[REQUIREMENTS]
Output the listing below as a CSV with two columns, text and answer, putting each text and its answer on one row. Quote both fields, turn line breaks into spaces, and leave the pictures out.

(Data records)
"""
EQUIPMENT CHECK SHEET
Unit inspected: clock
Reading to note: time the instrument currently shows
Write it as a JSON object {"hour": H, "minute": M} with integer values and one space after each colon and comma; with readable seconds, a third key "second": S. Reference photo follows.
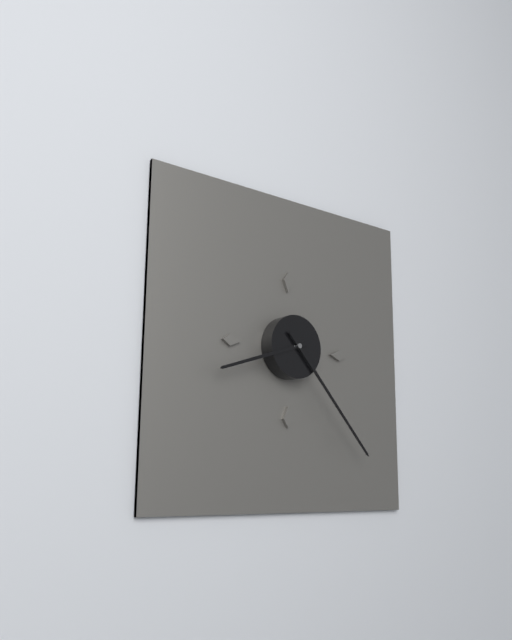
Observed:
{"hour": 8, "minute": 23}
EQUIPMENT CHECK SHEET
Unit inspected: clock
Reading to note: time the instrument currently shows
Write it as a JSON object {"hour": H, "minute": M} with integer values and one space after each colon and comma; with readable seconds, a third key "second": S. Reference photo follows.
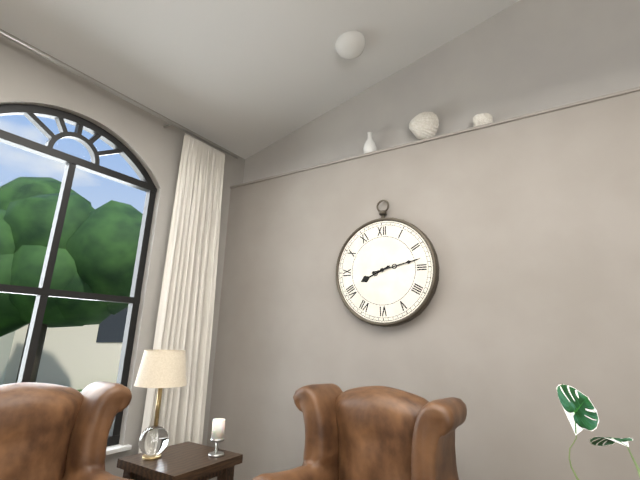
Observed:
{"hour": 8, "minute": 13}
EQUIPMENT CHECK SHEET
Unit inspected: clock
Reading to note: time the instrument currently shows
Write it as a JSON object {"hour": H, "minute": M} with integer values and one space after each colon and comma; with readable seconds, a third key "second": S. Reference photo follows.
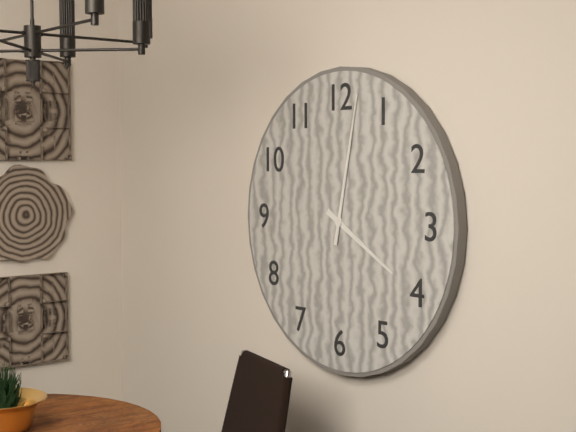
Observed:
{"hour": 4, "minute": 2}
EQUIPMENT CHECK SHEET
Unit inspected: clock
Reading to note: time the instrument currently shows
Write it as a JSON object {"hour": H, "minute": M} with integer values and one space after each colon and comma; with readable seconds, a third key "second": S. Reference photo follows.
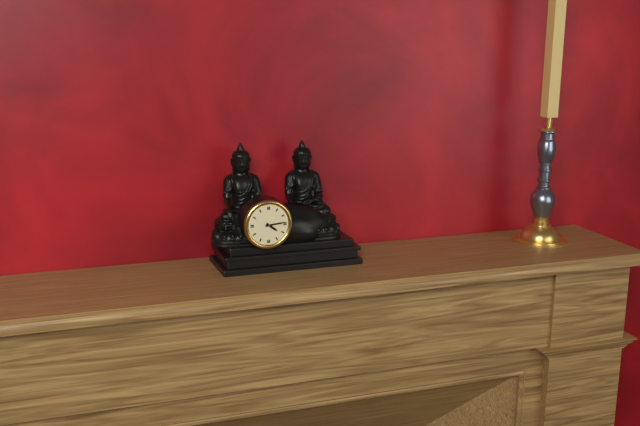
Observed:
{"hour": 4, "minute": 14}
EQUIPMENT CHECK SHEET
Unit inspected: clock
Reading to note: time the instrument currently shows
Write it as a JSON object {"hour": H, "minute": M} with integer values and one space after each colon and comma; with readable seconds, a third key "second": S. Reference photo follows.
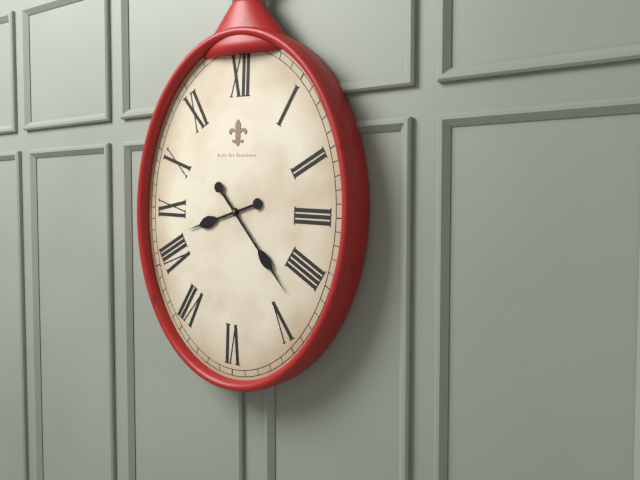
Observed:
{"hour": 8, "minute": 23}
"""
[ANSWER TO THIS EXERCISE]
text,answer
"EQUIPMENT CHECK SHEET Unit inspected: clock Reading to note: time the instrument currently shows Write it as a JSON object {""hour"": H, ""minute"": M} with integer values and one space after each colon and comma; with readable seconds, a third key ""second"": S. Reference photo follows. Observed:","{""hour"": 8, ""minute"": 23}"
"EQUIPMENT CHECK SHEET Unit inspected: clock Reading to note: time the instrument currently shows Write it as a JSON object {""hour"": H, ""minute"": M} with integer values and one space after each colon and comma; with readable seconds, a third key ""second"": S. Reference photo follows. Observed:","{""hour"": 8, ""minute"": 13}"
"EQUIPMENT CHECK SHEET Unit inspected: clock Reading to note: time the instrument currently shows Write it as a JSON object {""hour"": H, ""minute"": M} with integer values and one space after each colon and comma; with readable seconds, a third key ""second"": S. Reference photo follows. Observed:","{""hour"": 4, ""minute"": 2}"
"EQUIPMENT CHECK SHEET Unit inspected: clock Reading to note: time the instrument currently shows Write it as a JSON object {""hour"": H, ""minute"": M} with integer values and one space after each colon and comma; with readable seconds, a third key ""second"": S. Reference photo follows. Observed:","{""hour"": 4, ""minute"": 14}"
"EQUIPMENT CHECK SHEET Unit inspected: clock Reading to note: time the instrument currently shows Write it as a JSON object {""hour"": H, ""minute"": M} with integer values and one space after each colon and comma; with readable seconds, a third key ""second"": S. Reference photo follows. Observed:","{""hour"": 8, ""minute"": 23}"